*Required work*.
Continue the text on QAT software acceleration, starting after its last sentence.

*Supplied text*.

——

Skip to main content

What is QAT Software Acceleration?

Intel® QAT Software acceleration provides CPU-based cryptographic optimization using Intel® Advanced Vector Extensions (AVX-512) and specialized instruction sets. Unlike hardware acceleration, QAT_SW leverages vectorized CPU instructions to perform multiple cryptographic operations in parallel without requiring dedicated QAT hardware devices. This approach is ideal for platforms that support modern Intel processors with AVX-512 capabilities but may not have dedicated QAT hardware accelerators installed.

Crypto Multi-buffer Library

QAT Software acceleration utilizes the Intel® Crypto Multi-buffer library, which implements:

Multi-buffer Processing

The Multi-buffer approach batches multiple cryptographic requests together and processes them in parallel using AVX-512 IFMA (Integer Fused Multiply Add) operations:
  1. Request Batching: Multiple requests are maintained in queues
  2. Parallel Processing: Up to 8 requests are processed simultaneously using vectorized instructions
  3. Asynchronous Completion: Uses OpenSSL’s asynchronous infrastructure for non-blocking operations

Supported Asymmetric Algorithms

The Crypto Multi-buffer library accelerates the following asymmetric PKE algorithms:
  • RSA: Key sizes 2048, 3072, 4096 bits
  • ECDH: X25519 (Montgomery Curve), P-256, P-384 (NIST Prime Curves), SM2
  • ECDSA: P-256, P-384 (NIST Prime Curves), SM2
  • SM2: Chinese national public key cryptography standard
Multi-buffer acceleration is most beneficial in asynchronous mode with many parallel connections to fully utilize the batching mechanism.

——

*Data lines*.
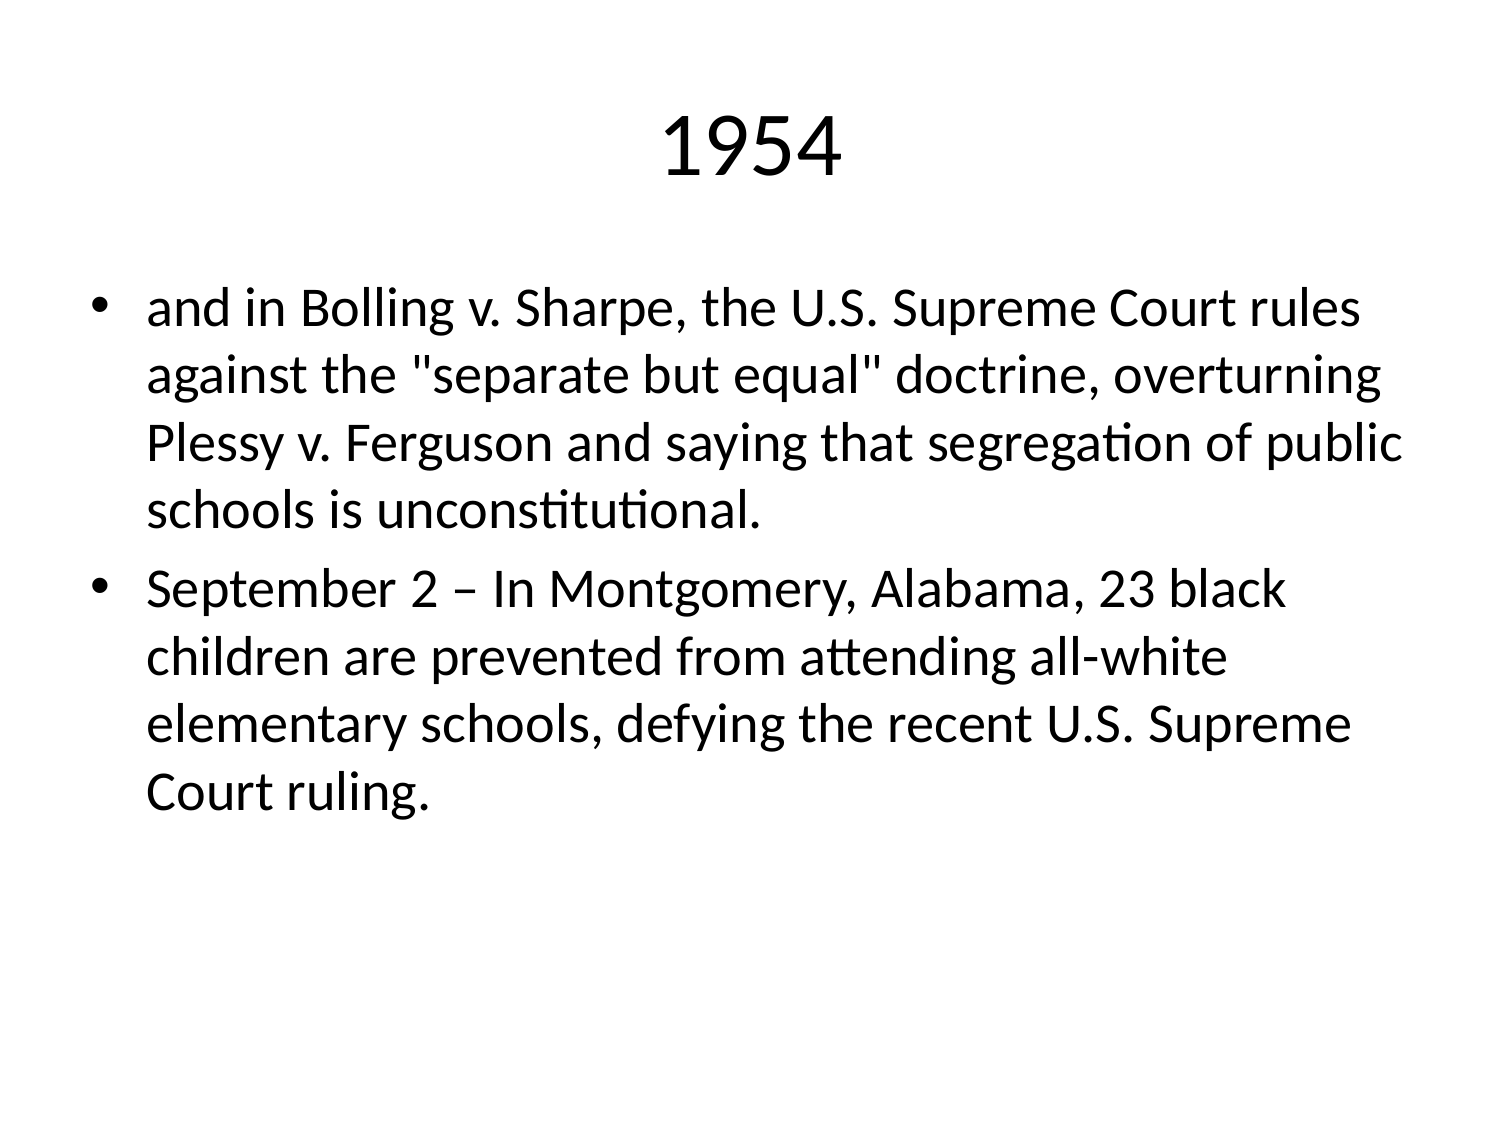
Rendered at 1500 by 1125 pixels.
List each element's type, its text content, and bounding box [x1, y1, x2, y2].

title 1954 [75, 45, 1425, 233]
list and in Bolling v. Sharpe, the U.S. Supreme Court rules against the "separate but equal" doctrine, overturning Plessy v. Ferguson and saying that segregation of public schools is unconstitutional. September 2 – In Montgomery, Alabama, 23 black children are prevented from attending all-white elementary schools, defying the recent U.S. Supreme Court ruling. [75, 262, 1425, 1005]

——

*Answer to this problem*.
IPSec_MB Library

For symmetric encryption, QAT Software uses the Intel® Multi-Buffer Crypto for IPsec Library (IPSec_MB):

Synchronous Mechanism

Unlike asymmetric operations, symmetric AES-GCM processing follows a synchronous mechanism:
  • Requests are submitted directly to the IPSec_MB library
  • Processing occurs in multiple blocks using vectorized instructions
  • No batching or queueing of requests

Vectorized AES Processing

The IPSec_MB library leverages:
  • VAES: Vector AES instruction set extension
  • AVX2/AVX512: Advanced vector extensions for parallel data processing
  • VPCLMULQDQ: Vector carry-less multiplication for GCM mode

Supported Symmetric Algorithms

  • AES-GCM: AES128-GCM, AES192-GCM, AES256-GCM
  • SM4-CBC: 16 Multibuffer requests (Tongsuo only)
  • SM4-GCM: 16 Multibuffer requests (Tongsuo only)
  • SM4-CCM: 16 Multibuffer requests (Tongsuo only)

Supported Hash Algorithms

  • SM3: Hash using 16 Multibuffer requests (Experimental)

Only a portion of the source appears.